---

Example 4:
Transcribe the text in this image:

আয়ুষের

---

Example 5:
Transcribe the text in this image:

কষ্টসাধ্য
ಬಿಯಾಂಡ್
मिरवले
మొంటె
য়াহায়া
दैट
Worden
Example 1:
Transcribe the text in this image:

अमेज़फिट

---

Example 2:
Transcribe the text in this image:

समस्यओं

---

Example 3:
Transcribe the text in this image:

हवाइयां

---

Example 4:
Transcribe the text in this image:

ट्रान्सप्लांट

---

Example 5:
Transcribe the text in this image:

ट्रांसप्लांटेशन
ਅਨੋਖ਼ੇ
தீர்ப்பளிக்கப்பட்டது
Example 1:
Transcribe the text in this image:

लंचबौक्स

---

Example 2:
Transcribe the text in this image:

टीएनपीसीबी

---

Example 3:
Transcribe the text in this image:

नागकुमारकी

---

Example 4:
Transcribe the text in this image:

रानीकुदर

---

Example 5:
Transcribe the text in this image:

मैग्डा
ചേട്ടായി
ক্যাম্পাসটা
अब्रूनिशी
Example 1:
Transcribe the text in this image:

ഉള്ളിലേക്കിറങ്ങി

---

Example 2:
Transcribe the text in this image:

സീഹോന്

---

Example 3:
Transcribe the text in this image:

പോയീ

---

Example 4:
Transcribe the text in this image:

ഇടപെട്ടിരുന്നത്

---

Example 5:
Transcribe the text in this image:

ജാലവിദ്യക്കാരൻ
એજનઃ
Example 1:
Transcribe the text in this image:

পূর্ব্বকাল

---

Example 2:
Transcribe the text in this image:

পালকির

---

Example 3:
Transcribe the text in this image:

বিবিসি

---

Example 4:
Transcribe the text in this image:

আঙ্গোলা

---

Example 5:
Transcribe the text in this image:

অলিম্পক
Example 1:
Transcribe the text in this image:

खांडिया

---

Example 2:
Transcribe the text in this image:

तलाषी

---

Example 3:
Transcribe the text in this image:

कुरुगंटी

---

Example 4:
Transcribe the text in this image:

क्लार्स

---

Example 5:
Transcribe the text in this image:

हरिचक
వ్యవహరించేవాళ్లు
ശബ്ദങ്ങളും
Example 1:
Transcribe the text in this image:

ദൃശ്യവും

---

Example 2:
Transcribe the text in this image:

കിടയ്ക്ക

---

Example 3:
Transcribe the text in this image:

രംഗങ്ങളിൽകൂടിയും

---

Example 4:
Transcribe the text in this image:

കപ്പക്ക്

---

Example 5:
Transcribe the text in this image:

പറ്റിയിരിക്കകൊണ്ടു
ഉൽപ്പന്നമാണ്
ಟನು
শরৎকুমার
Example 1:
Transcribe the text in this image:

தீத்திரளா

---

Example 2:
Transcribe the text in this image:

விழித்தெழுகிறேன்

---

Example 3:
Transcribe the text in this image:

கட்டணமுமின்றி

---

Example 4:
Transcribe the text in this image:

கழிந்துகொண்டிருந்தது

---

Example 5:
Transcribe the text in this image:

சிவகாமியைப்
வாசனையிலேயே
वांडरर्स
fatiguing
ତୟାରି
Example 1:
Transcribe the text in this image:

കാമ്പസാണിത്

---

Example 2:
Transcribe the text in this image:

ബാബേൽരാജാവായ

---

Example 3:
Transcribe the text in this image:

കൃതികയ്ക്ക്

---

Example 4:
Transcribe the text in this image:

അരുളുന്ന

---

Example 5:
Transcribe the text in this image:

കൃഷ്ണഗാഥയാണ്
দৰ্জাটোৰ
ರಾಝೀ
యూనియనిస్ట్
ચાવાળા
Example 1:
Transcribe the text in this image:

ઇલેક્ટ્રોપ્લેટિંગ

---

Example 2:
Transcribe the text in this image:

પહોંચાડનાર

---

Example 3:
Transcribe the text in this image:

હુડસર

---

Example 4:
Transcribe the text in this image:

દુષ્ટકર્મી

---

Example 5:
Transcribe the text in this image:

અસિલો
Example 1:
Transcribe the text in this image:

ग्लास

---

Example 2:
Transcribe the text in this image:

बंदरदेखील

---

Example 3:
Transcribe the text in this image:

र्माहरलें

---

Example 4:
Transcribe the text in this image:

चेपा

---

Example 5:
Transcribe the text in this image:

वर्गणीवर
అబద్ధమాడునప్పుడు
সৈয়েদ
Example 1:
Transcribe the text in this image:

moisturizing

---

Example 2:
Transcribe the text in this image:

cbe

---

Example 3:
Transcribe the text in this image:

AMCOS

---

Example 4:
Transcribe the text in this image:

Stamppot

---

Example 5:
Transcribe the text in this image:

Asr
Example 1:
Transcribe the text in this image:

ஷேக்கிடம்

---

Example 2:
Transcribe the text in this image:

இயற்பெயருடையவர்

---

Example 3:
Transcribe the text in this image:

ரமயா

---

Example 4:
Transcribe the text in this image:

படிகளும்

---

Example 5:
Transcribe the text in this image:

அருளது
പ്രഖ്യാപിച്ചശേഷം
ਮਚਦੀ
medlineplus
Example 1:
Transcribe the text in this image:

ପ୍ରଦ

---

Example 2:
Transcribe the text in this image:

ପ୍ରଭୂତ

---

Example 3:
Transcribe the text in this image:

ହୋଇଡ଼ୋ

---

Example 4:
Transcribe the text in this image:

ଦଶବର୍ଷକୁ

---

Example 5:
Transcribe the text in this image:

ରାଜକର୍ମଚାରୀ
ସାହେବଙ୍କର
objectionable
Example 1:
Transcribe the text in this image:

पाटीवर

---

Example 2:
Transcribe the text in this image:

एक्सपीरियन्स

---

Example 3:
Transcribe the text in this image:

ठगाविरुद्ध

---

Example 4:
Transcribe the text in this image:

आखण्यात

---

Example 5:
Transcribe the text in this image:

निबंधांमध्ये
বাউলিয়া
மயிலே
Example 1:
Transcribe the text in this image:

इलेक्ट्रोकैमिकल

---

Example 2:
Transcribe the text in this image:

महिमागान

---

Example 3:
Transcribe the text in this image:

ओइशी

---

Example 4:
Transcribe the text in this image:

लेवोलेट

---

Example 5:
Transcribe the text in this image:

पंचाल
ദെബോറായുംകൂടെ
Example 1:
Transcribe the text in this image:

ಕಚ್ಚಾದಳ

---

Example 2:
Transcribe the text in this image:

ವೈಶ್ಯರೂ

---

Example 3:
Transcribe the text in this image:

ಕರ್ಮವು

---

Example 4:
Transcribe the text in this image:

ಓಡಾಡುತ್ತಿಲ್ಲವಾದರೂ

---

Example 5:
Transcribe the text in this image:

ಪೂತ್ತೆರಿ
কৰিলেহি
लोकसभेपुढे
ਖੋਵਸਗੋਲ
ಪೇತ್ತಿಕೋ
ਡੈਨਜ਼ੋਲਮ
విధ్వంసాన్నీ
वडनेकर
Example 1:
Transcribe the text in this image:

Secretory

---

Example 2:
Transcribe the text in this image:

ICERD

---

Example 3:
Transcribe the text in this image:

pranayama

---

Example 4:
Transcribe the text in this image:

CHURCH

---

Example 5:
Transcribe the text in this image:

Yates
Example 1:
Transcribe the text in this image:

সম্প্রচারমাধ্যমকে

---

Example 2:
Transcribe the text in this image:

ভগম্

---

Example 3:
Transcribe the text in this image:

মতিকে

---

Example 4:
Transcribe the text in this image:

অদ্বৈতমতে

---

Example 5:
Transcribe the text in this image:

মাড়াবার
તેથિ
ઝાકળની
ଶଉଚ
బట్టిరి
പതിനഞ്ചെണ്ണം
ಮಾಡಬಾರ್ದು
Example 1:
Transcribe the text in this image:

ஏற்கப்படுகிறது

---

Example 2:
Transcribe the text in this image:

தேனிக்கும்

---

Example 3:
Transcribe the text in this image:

> [WORK REQUEST]
Reproduce the material above in full, word for word.

> [RESULT OF THIS TASK]
---

Example 4:
Transcribe the text in this image:

আয়ুষের

---

Example 5:
Transcribe the text in this image:

কষ্টসাধ্য
ಬಿಯಾಂಡ್
मिरवले
మొంటె
য়াহায়া
दैट
Worden
Example 1:
Transcribe the text in this image:

अमेज़फिट

---

Example 2:
Transcribe the text in this image:

समस्यओं

---

Example 3:
Transcribe the text in this image:

हवाइयां

---

Example 4:
Transcribe the text in this image:

ट्रान्सप्लांट

---

Example 5:
Transcribe the text in this image:

ट्रांसप्लांटेशन
ਅਨੋਖ਼ੇ
தீர்ப்பளிக்கப்பட்டது
Example 1:
Transcribe the text in this image:

लंचबौक्स

---

Example 2:
Transcribe the text in this image:

टीएनपीसीबी

---

Example 3:
Transcribe the text in this image:

नागकुमारकी

---

Example 4:
Transcribe the text in this image:

रानीकुदर

---

Example 5:
Transcribe the text in this image:

मैग्डा
ചേട്ടായി
ক্যাম্পাসটা
अब्रूनिशी
Example 1:
Transcribe the text in this image:

ഉള്ളിലേക്കിറങ്ങി

---

Example 2:
Transcribe the text in this image:

സീഹോന്

---

Example 3:
Transcribe the text in this image:

പോയീ

---

Example 4:
Transcribe the text in this image:

ഇടപെട്ടിരുന്നത്

---

Example 5:
Transcribe the text in this image:

ജാലവിദ്യക്കാരൻ
એજનઃ
Example 1:
Transcribe the text in this image:

পূর্ব্বকাল

---

Example 2:
Transcribe the text in this image:

পালকির

---

Example 3:
Transcribe the text in this image:

বিবিসি

---

Example 4:
Transcribe the text in this image:

আঙ্গোলা

---

Example 5:
Transcribe the text in this image:

অলিম্পক
Example 1:
Transcribe the text in this image:

खांडिया

---

Example 2:
Transcribe the text in this image:

तलाषी

---

Example 3:
Transcribe the text in this image:

कुरुगंटी

---

Example 4:
Transcribe the text in this image:

क्लार्स

---

Example 5:
Transcribe the text in this image:

हरिचक
వ్యవహరించేవాళ్లు
ശബ്ദങ്ങളും
Example 1:
Transcribe the text in this image:

ദൃശ്യവും

---

Example 2:
Transcribe the text in this image:

കിടയ്ക്ക

---

Example 3:
Transcribe the text in this image:

രംഗങ്ങളിൽകൂടിയും

---

Example 4:
Transcribe the text in this image:

കപ്പക്ക്

---

Example 5:
Transcribe the text in this image:

പറ്റിയിരിക്കകൊണ്ടു
ഉൽപ്പന്നമാണ്
ಟನು
শরৎকুমার
Example 1:
Transcribe the text in this image:

தீத்திரளா

---

Example 2:
Transcribe the text in this image:

விழித்தெழுகிறேன்

---

Example 3:
Transcribe the text in this image:

கட்டணமுமின்றி

---

Example 4:
Transcribe the text in this image:

கழிந்துகொண்டிருந்தது

---

Example 5:
Transcribe the text in this image:

சிவகாமியைப்
வாசனையிலேயே
वांडरर्स
fatiguing
ତୟାରି
Example 1:
Transcribe the text in this image:

കാമ്പസാണിത്

---

Example 2:
Transcribe the text in this image:

ബാബേൽരാജാവായ

---

Example 3:
Transcribe the text in this image:

കൃതികയ്ക്ക്

---

Example 4:
Transcribe the text in this image:

അരുളുന്ന

---

Example 5:
Transcribe the text in this image:

കൃഷ്ണഗാഥയാണ്
দৰ্জাটোৰ
ರಾಝೀ
యూనియనిస్ట్
ચાવાળા
Example 1:
Transcribe the text in this image:

ઇલેક્ટ્રોપ્લેટિંગ

---

Example 2:
Transcribe the text in this image:

પહોંચાડનાર

---

Example 3:
Transcribe the text in this image:

હુડસર

---

Example 4:
Transcribe the text in this image:

દુષ્ટકર્મી

---

Example 5:
Transcribe the text in this image:

અસિલો
Example 1:
Transcribe the text in this image:

ग्लास

---

Example 2:
Transcribe the text in this image:

बंदरदेखील

---

Example 3:
Transcribe the text in this image:

र्माहरलें

---

Example 4:
Transcribe the text in this image:

चेपा

---

Example 5:
Transcribe the text in this image:

वर्गणीवर
అబద్ధమాడునప్పుడు
সৈয়েদ
Example 1:
Transcribe the text in this image:

moisturizing

---

Example 2:
Transcribe the text in this image:

cbe

---

Example 3:
Transcribe the text in this image:

AMCOS

---

Example 4:
Transcribe the text in this image:

Stamppot

---

Example 5:
Transcribe the text in this image:

Asr
Example 1:
Transcribe the text in this image:

ஷேக்கிடம்

---

Example 2:
Transcribe the text in this image:

இயற்பெயருடையவர்

---

Example 3:
Transcribe the text in this image:

ரமயா

---

Example 4:
Transcribe the text in this image:

படிகளும்

---

Example 5:
Transcribe the text in this image:

அருளது
പ്രഖ്യാപിച്ചശേഷം
ਮਚਦੀ
medlineplus
Example 1:
Transcribe the text in this image:

ପ୍ରଦ

---

Example 2:
Transcribe the text in this image:

ପ୍ରଭୂତ

---

Example 3:
Transcribe the text in this image:

ହୋଇଡ଼ୋ

---

Example 4:
Transcribe the text in this image:

ଦଶବର୍ଷକୁ

---

Example 5:
Transcribe the text in this image:

ରାଜକର୍ମଚାରୀ
ସାହେବଙ୍କର
objectionable
Example 1:
Transcribe the text in this image:

पाटीवर

---

Example 2:
Transcribe the text in this image:

एक्सपीरियन्स

---

Example 3:
Transcribe the text in this image:

ठगाविरुद्ध

---

Example 4:
Transcribe the text in this image:

आखण्यात

---

Example 5:
Transcribe the text in this image:

निबंधांमध्ये
বাউলিয়া
மயிலே
Example 1:
Transcribe the text in this image:

इलेक्ट्रोकैमिकल

---

Example 2:
Transcribe the text in this image:

महिमागान

---

Example 3:
Transcribe the text in this image:

ओइशी

---

Example 4:
Transcribe the text in this image:

लेवोलेट

---

Example 5:
Transcribe the text in this image:

पंचाल
ദെബോറായുംകൂടെ
Example 1:
Transcribe the text in this image:

ಕಚ್ಚಾದಳ

---

Example 2:
Transcribe the text in this image:

ವೈಶ್ಯರೂ

---

Example 3:
Transcribe the text in this image:

ಕರ್ಮವು

---

Example 4:
Transcribe the text in this image:

ಓಡಾಡುತ್ತಿಲ್ಲವಾದರೂ

---

Example 5:
Transcribe the text in this image:

ಪೂತ್ತೆರಿ
কৰিলেহি
लोकसभेपुढे
ਖੋਵਸਗੋਲ
ಪೇತ್ತಿಕೋ
ਡੈਨਜ਼ੋਲਮ
విధ్వంసాన్నీ
वडनेकर
Example 1:
Transcribe the text in this image:

Secretory

---

Example 2:
Transcribe the text in this image:

ICERD

---

Example 3:
Transcribe the text in this image:

pranayama

---

Example 4:
Transcribe the text in this image:

CHURCH

---

Example 5:
Transcribe the text in this image:

Yates
Example 1:
Transcribe the text in this image:

সম্প্রচারমাধ্যমকে

---

Example 2:
Transcribe the text in this image:

ভগম্

---

Example 3:
Transcribe the text in this image:

মতিকে

---

Example 4:
Transcribe the text in this image:

অদ্বৈতমতে

---

Example 5:
Transcribe the text in this image:

মাড়াবার
તેથિ
ઝાકળની
ଶଉଚ
బట్టిరి
പതിനഞ്ചെണ്ണം
ಮಾಡಬಾರ್ದು
Example 1:
Transcribe the text in this image:

ஏற்கப்படுகிறது

---

Example 2:
Transcribe the text in this image:

தேனிக்கும்

---

Example 3:
Transcribe the text in this image:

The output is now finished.